Перепишите слово в слово отрывок из текста о коллегии Наркомвоена: от слов «Несмотря на то, что» до слов «работать с Подвойским.» включительно.

═══ ТЕКСТ ДОКУМЕНТА

Занятый демобилизацией (по свидетельству Крыленко) свояк Подвойского М.С. Кедров также фактически входил в группировку Наркомвоена. Кедров и Подвойский нередко работали в тандеме и помимо Наркомвоена. Именно комиссар по демобилизации (эту должность официально занимал Кедров) так сильно укреплял "военный престол" Подвойского, что в феврале 1918 года недовольный политикой Наркомвоена Ленин, по его воспоминаниям, почти насильно отправил Кедрова на разгрузку Архангельского порта. Самое удивительное, что фраера, как это обычно и бывает, сгубила жадность. Польстившись на многомиллиардное имущество, Кедров составил докладную записку в коллегию Наркомвоена, в которой просил об издании приказа с возложением всей задачи по разгрузке Архангельского порта на возглавляемый им Комиссариат по демобилизации, "имеющий в своем составе орган, вполне способный справиться с этим делом" – Центральное техническое управление. Подвойский наложил на записку резолюцию: "Возложить на ЦТУ Комисс[ариата] по демоб[илизации] вывоз из Арх[ангельского] порта грузов в[оенного] вед[омства]". На решающем судьбу Кедрова заседании Совнаркома от военного ведомства присутствовали Подвойский, Мехоношин и Крыленко; небезынтересен факт присутствия Л.Д. Троцкого, следившего за происходящим в Наркомвоене примерно столь же пристально, сколь и Надежда Ивановна Галкина за семейством Головлевых в романе Салтыкова-Щедрина…
В.А. Трифонов, кооптированный в коллегию как руководитель Всероссийской коллегии по организации и формированию Красной Армии, также разделял взгляды группировки Подвойского. При этом у Трифонова, по воспоминаниям брата (Е.А. Трифонова), не сложились отношения с В.А. Антоновым-Овсеенко и И.И. Юреневым – "межрайонцами". Сын Трифонова вспоминал, что характер у В.А. Трифонова "был не из легких. Он был слишком независим, обо всем составлял собственное мнение и отстаивал его с большим упорством".
Несмотря на то, что Склянский и Мехоношин позиционировались Крыленко членами группировки Подвойского, они в действительности держались несколько обособленно. Склянский, кстати, был, наверное, единственным членом коллегии, к которому метивший в Наполеоны Главковерх всегда относился с большим уважением. Мехоношин, куратор самого запутанного участка военминовской работы – Главного артиллерийского управления, был просто вынужден работать с Подвойским.
Э.М. Склянский, сразу занявшийся финансовыми вопросами, был крупнейшим организатором в коллегии. Будучи прагматиком, Склянский мыслил не в русле партийной идеологии ("Эфраим был хитрый мужик", – говаривал исследователь М.А. Молодцыгин). Склянский считал, что армию нужно строить "на принципе принудительности", состав ее "будет не чисто пролетарский, а смешанный".
Константин Александрович Мехоношин в целом разделял взгляды Э.М. Склянского. Э.М. Склянский и К.А. Мехоношин и позднее не отрицали, что высшие военные органы должны были составляться исключительно из революционеров, но признавали необходимым привлечение военных специалистов в оперативных отделах как органах непосредственного управления войсками. К.А. Мехоношин был убежден, что военспецов надо использовать "возможно, шире", правда, под бдительным большевистским контролем.

══════
═══ ИЗВЛЕЧЁННЫЕ ЗАПИСИ

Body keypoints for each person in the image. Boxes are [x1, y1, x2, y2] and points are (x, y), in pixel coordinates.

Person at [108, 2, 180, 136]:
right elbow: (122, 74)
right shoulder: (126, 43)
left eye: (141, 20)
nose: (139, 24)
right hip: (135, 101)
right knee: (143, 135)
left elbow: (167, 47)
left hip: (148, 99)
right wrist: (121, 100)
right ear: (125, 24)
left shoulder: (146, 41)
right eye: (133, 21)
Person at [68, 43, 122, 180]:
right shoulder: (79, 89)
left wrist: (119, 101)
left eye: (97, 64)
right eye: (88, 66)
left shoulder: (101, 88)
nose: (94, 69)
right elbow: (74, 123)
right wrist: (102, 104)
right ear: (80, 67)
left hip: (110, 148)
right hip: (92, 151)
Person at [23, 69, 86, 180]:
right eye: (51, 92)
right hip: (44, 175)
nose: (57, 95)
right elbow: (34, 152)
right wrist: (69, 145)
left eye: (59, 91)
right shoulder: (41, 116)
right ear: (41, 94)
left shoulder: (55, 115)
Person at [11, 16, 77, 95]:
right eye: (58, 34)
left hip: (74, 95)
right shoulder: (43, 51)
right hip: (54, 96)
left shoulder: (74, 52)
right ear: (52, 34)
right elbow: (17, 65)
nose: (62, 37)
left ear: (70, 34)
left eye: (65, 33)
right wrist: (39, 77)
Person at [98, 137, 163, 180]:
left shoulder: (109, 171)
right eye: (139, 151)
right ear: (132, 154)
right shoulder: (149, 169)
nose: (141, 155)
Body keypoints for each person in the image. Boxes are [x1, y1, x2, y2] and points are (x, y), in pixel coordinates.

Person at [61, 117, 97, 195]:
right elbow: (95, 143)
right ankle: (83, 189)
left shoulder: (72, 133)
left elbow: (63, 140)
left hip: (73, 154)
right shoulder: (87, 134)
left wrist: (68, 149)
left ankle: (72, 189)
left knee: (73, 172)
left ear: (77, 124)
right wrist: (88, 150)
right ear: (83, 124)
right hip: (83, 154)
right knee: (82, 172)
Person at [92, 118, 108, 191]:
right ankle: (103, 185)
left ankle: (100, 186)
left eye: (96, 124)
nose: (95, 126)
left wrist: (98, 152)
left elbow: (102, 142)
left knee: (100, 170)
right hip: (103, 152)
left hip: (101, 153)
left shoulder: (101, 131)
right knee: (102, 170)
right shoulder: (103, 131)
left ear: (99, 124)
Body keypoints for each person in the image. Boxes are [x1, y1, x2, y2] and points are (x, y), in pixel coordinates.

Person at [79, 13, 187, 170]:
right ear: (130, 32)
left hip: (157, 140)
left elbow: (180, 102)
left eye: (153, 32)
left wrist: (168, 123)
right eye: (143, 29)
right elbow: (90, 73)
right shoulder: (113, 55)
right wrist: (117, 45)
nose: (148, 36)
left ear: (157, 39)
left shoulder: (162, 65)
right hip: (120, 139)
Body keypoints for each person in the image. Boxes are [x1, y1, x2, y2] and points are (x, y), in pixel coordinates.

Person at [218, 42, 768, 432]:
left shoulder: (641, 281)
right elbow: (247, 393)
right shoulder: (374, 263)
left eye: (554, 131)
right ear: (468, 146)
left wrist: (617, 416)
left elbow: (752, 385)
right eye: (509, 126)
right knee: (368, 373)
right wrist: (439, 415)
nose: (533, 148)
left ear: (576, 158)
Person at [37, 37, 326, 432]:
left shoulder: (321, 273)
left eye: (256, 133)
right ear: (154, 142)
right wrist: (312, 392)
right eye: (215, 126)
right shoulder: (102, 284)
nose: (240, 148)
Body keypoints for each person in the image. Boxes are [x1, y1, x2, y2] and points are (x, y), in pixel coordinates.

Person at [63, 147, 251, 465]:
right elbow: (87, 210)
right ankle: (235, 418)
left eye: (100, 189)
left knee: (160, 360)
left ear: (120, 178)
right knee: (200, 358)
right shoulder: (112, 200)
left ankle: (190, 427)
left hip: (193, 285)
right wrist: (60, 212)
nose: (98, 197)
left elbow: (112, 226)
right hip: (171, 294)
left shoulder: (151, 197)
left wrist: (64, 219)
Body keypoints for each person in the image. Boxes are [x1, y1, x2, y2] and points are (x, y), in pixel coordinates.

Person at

══════
═══ ИЗВЛЕЧЁННЫЕ ЗАПИСИ

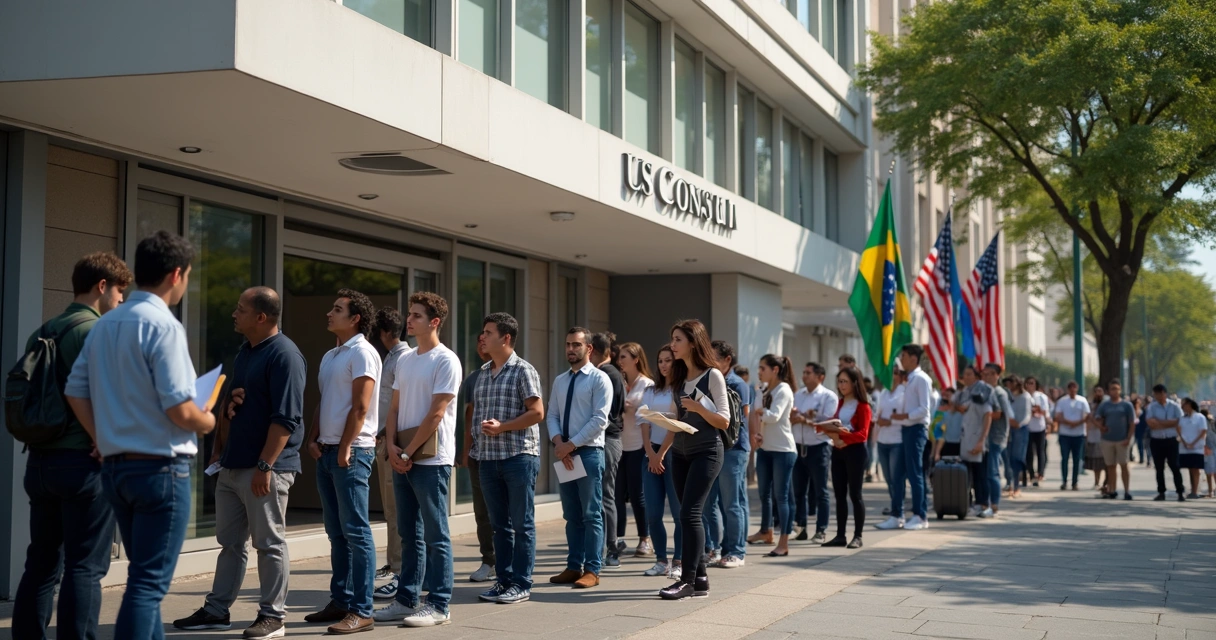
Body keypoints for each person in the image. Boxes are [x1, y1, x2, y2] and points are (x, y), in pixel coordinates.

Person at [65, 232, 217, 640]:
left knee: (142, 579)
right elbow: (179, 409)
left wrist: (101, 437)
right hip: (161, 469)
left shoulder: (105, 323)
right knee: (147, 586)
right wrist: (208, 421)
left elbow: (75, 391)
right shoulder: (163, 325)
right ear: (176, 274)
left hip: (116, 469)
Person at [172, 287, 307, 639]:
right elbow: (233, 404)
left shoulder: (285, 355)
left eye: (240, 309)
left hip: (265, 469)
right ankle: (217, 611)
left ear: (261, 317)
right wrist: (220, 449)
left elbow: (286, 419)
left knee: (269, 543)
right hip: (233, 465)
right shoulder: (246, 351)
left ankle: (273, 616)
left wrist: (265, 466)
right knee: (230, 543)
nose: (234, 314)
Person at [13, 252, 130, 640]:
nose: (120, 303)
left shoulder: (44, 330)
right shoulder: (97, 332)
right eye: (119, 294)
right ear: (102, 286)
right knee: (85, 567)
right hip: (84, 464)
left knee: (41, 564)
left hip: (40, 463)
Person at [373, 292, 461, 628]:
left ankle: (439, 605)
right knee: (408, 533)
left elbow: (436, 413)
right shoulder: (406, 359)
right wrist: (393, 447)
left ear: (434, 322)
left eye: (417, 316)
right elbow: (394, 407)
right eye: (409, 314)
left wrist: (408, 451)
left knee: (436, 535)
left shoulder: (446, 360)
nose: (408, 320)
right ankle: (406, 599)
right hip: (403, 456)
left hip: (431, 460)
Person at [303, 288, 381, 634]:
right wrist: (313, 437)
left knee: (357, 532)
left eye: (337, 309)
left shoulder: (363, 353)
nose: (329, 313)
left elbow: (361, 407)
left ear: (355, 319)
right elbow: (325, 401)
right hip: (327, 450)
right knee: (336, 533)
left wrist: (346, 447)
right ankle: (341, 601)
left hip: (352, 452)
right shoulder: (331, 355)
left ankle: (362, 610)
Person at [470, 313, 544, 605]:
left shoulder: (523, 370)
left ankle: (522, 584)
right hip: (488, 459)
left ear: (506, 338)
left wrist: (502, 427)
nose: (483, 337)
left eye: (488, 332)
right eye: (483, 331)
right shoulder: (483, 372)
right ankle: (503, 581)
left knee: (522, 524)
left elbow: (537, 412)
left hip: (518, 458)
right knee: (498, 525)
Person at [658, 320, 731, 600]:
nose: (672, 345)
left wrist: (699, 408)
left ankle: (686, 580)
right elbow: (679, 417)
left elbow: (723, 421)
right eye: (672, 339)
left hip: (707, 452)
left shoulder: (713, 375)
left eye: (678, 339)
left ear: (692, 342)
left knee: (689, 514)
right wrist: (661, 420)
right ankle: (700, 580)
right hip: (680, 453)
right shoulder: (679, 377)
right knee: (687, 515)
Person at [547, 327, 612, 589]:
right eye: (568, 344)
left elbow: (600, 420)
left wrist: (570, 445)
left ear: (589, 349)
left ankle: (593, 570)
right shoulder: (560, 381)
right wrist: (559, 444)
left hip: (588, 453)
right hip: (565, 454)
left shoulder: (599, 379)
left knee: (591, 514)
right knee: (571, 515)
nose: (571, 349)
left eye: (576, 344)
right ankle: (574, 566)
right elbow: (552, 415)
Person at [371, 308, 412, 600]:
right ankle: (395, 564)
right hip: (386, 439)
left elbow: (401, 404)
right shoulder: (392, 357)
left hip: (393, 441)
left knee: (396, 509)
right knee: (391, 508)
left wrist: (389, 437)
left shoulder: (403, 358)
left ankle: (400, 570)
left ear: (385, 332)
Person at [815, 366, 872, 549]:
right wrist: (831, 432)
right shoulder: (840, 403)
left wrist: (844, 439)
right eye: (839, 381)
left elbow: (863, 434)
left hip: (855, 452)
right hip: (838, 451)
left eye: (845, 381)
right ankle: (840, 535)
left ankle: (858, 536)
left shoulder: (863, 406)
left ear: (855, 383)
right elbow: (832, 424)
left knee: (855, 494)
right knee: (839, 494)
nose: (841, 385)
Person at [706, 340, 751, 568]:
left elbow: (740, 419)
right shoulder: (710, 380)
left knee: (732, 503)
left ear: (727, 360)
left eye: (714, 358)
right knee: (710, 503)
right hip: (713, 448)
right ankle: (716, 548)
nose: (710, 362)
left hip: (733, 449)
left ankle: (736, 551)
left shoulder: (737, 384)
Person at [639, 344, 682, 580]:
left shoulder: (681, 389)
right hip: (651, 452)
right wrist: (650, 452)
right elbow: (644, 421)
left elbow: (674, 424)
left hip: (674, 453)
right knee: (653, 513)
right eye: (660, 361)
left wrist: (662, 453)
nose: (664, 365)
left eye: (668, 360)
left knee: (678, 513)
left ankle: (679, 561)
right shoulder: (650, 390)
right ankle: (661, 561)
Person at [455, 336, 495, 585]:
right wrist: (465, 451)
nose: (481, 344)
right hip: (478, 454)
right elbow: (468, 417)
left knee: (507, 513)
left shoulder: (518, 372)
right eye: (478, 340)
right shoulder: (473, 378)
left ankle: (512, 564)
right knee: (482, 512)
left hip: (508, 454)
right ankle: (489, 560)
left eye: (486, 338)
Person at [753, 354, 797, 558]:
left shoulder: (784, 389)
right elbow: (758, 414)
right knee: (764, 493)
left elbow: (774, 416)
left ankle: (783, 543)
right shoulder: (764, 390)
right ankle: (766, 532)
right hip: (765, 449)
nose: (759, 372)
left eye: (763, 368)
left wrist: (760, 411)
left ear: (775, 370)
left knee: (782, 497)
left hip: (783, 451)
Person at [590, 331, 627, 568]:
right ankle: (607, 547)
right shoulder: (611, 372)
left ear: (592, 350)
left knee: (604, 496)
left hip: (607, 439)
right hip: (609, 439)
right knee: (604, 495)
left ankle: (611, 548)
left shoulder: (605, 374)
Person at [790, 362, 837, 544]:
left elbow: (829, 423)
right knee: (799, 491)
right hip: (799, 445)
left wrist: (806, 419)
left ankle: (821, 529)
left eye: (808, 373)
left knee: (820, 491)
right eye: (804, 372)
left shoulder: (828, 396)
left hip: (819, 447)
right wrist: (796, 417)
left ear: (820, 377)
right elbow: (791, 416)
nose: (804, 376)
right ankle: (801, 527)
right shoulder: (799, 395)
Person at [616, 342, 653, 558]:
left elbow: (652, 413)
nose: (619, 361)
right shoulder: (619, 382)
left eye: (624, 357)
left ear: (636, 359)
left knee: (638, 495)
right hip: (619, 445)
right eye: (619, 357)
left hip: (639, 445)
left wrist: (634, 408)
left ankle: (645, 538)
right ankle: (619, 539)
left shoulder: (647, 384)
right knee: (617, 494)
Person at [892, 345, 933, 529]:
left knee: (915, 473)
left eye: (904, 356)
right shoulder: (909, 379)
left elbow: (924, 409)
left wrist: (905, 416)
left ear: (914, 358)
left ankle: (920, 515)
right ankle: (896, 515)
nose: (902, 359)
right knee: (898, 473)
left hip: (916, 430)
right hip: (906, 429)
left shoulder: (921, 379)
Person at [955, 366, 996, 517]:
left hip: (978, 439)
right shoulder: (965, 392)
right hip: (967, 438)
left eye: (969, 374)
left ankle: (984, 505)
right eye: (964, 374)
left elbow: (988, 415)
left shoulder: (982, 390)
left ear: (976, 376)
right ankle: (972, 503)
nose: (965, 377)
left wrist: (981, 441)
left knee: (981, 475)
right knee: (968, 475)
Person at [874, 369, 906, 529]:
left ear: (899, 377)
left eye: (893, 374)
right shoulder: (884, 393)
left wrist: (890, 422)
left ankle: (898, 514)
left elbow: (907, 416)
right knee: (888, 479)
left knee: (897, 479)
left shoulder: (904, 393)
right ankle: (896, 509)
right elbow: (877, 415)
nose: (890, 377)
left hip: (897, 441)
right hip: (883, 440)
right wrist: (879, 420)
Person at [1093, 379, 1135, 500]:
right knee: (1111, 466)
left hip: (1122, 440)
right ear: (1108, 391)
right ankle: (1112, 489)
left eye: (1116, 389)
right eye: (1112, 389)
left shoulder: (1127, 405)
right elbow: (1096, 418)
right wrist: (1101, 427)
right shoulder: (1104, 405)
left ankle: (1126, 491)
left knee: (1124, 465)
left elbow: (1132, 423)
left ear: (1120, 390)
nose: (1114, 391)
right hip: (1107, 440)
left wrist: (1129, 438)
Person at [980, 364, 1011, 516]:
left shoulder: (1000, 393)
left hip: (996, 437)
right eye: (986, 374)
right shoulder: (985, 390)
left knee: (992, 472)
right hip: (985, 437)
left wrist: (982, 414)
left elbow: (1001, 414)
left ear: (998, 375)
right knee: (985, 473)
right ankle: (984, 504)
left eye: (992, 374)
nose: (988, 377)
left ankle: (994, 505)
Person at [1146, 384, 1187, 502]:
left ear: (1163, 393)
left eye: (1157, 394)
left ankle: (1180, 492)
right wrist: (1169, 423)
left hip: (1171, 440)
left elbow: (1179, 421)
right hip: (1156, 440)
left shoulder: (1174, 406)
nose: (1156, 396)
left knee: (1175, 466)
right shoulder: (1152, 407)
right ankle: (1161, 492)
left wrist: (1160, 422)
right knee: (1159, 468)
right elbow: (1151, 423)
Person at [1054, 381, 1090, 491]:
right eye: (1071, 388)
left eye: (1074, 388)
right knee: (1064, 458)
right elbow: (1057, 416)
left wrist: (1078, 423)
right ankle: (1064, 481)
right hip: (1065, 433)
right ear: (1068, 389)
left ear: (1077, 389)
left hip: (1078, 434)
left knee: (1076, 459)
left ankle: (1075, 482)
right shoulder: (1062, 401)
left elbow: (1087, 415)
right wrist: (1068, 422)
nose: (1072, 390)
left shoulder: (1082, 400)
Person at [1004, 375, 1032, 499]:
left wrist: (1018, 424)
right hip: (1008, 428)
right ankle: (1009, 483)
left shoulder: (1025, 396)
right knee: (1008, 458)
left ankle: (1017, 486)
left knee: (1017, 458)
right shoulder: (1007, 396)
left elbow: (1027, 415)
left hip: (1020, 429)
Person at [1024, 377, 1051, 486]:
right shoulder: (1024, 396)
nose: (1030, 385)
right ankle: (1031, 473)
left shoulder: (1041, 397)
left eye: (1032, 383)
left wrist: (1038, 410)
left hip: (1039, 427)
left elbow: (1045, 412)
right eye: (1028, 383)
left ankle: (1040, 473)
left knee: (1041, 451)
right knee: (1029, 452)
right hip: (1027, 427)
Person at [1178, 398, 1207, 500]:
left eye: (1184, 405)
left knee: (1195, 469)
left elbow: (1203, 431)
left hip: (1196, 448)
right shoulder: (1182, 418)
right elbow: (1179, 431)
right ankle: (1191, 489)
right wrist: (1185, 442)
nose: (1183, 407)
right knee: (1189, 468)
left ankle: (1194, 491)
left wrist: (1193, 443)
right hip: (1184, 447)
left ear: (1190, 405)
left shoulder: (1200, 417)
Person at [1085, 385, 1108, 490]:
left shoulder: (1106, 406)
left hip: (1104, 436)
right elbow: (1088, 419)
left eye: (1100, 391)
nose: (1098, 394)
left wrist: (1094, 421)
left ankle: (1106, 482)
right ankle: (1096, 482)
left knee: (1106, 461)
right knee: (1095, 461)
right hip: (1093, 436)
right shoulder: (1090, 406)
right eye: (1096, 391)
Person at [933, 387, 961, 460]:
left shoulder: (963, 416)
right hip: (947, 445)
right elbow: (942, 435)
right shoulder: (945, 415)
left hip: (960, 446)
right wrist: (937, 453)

══════

● ПИСЬМЕННЫЙ ОТВЕТ
Несмотря на то, что Склянский и Мехоношин позиционировались Крыленко членами группировки Подвойского, они в действительности держались несколько обособленно. Склянский, кстати, был, наверное, единственным членом коллегии, к которому метивший в Наполеоны Главковерх всегда относился с большим уважением. Мехоношин, куратор самого запутанного участка военминовской работы – Главного артиллерийского управления, был просто вынужден работать с Подвойским.